Y es que, a partir de aquel viaje, ya nada volvió a ser igual. Por extraño que parezca (al fin y al cabo, aquel viaje cumplió todas mis expectativas), marcó un antes y un después en mi relación con Eva, no tanto por causa de ella, que quizá nunca llegó a saber que así fue, sino por mi propia causa. Sin saber por qué realmente (y mucho menos sin saber cómo explicarlo), comencé a sentir que me iba, como la barca que arrastra la corriente de la orilla a pesar de ella.
A pesar mío y sin que Eva tuviera culpa alguna ni intuyera o supiera nada aún, durante aquel viaje a Suecia, comencé a sentir, en efecto, que algo me alejaba de ella, aunque no sabía ponerle nombre. No era apatía, ni desamor, ni cansancio. Era algo más profundo y corrosivo, quizá por lo desconocido.

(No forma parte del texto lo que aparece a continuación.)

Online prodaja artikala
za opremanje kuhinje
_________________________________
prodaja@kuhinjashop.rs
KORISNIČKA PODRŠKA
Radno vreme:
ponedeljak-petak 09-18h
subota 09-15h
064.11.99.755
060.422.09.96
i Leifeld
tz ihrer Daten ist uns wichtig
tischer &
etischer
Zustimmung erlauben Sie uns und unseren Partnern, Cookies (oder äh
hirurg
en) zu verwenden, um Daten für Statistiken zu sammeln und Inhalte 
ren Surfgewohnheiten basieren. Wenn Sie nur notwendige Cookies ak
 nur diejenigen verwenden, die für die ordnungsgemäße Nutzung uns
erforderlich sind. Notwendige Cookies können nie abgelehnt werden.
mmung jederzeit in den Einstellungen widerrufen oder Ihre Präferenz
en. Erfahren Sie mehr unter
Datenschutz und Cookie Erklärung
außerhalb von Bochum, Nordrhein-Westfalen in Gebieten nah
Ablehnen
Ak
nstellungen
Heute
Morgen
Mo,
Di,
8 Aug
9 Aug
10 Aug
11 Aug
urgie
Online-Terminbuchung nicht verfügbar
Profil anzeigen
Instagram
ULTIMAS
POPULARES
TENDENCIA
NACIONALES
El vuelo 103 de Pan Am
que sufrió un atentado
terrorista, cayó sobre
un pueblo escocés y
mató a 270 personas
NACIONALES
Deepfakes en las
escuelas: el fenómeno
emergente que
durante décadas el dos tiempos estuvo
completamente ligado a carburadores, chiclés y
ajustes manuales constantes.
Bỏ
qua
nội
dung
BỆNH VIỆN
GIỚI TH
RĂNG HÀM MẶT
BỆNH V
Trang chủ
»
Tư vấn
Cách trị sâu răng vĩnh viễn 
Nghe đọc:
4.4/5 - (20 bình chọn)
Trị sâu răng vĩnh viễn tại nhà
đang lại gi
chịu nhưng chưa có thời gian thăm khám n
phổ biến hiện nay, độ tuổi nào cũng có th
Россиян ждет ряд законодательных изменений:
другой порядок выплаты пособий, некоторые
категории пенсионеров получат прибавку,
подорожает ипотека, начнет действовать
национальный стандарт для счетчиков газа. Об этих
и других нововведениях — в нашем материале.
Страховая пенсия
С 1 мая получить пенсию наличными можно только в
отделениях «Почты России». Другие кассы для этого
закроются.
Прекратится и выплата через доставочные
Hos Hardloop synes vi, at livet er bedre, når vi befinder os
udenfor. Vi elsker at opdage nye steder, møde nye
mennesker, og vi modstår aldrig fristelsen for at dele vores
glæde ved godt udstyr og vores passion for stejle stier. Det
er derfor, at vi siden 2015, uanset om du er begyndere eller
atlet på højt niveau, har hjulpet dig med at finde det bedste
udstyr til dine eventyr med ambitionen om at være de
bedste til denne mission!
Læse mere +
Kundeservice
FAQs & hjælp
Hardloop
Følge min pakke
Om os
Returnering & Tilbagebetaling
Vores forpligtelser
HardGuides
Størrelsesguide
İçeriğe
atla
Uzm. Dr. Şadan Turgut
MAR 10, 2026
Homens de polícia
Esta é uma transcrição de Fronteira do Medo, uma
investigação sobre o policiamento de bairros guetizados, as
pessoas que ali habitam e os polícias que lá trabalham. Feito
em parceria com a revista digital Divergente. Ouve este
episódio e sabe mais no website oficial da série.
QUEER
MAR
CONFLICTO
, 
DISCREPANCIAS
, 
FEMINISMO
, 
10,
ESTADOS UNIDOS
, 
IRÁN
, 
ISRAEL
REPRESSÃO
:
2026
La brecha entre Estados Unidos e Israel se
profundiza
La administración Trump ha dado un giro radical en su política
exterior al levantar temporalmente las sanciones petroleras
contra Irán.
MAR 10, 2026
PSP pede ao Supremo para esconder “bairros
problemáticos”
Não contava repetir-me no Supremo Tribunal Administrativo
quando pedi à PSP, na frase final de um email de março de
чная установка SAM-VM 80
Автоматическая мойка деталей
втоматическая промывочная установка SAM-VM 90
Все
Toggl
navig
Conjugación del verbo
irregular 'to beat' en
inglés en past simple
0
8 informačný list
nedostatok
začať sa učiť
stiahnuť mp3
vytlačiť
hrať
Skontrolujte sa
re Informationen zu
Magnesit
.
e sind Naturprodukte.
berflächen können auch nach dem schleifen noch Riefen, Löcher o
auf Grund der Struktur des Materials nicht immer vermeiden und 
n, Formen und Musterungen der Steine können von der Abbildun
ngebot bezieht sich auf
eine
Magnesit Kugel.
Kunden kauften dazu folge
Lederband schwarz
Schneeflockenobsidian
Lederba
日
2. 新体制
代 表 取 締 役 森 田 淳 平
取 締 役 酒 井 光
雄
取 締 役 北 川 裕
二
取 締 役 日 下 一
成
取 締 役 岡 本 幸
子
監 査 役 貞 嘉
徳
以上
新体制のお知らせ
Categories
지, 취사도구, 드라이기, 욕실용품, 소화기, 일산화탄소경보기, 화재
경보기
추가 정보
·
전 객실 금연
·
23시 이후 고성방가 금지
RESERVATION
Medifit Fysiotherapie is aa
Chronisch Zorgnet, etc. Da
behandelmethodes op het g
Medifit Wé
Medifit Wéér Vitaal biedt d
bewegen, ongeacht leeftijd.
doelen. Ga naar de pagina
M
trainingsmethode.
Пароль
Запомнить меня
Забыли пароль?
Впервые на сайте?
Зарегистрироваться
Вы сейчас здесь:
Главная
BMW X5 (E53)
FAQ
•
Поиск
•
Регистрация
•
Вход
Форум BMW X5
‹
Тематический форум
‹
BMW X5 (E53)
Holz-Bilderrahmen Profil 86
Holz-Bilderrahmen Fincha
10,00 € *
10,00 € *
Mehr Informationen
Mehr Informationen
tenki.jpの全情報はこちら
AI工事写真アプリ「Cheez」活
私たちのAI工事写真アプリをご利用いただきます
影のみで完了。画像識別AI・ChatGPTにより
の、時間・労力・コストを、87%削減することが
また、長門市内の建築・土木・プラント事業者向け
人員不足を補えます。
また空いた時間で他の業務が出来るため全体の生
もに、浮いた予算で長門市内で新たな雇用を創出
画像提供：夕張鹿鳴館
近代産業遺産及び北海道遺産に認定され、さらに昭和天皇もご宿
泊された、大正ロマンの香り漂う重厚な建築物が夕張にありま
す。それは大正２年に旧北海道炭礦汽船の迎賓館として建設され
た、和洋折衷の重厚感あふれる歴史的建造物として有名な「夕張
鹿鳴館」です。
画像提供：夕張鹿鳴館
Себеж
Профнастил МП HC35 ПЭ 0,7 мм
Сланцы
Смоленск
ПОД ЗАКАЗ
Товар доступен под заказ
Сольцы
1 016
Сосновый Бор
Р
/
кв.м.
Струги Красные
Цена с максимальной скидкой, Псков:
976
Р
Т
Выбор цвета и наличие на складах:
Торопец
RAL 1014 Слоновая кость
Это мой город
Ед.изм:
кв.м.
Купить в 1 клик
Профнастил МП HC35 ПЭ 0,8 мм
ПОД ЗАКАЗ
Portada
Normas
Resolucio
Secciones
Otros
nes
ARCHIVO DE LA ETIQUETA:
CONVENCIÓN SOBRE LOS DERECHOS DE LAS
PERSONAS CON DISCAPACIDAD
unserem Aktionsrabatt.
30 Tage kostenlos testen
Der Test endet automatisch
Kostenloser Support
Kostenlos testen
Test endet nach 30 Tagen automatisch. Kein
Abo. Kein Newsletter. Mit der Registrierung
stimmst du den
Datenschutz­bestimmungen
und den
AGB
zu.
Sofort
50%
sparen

Nunca antes había tenido esa sensación. Era como si de repente la atracción que sentía por Eva (no sólo física, sino en todos los sentidos) se hubiese desvanecido sin que hubiese un motivo concreto para ello. Porque no sentía, ya digo, ni desamor ni cansancio. Era algo más profundo y corrosivo, algo que no podía identificar porque nunca lo había sentido antes.
Para saberlo, intenté pintarlo. A la vuelta de aquel viaje, de nuevo ya en España, intenté pintar aquel sentimiento mientras el otoño se adueñaba poco a poco de Madrid. Era el primer otoño que Eva y yo vivíamos solos. Como imaginaba ya, a la vuelta del verano, Suso recogió sus cosas y se fue a vivir a otro sitio, dejándonos solos en aquel piso en el que habíamos llegado a vivir hasta seis personas. Así que ahora Eva y yo teníamos toda la casa para nosotros. Yo me instalé en el salón, que daba hacia la plaza, y comencé a pintar día y noche, mientras Eva hacía lo propio con las habitaciones, pese a que la mayoría estaban ya vacías. Se la veía feliz por poder vivir al fin como ella quería: como una pareja auténtica y no como una pareja dentro de un grupo mayor.